**Try it:** Each line of the data below containing "depth" needs to be listed.

**Record set:**

[Start of Attachment]

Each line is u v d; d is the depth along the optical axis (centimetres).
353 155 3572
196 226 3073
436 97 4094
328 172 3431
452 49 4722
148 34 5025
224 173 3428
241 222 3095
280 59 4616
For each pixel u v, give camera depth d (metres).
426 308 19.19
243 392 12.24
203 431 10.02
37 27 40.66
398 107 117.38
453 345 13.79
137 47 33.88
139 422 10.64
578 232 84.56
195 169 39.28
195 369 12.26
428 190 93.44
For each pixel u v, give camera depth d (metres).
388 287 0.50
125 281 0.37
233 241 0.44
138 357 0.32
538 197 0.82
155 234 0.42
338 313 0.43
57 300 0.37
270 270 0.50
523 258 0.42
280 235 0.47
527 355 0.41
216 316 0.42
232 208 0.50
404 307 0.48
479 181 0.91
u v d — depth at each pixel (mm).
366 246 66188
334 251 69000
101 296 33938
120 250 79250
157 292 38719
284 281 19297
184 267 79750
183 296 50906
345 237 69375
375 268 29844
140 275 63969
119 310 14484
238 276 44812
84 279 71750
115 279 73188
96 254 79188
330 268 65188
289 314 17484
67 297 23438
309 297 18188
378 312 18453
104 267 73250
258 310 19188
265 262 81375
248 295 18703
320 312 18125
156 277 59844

[End of Attachment]

**Output for this exercise:**
Each line is u v d; d is the depth along the optical axis (centimetres).
For each pixel u v, give camera depth d (metres).
For each pixel u v, give camera depth d (metres).
u v d — depth at each pixel (mm).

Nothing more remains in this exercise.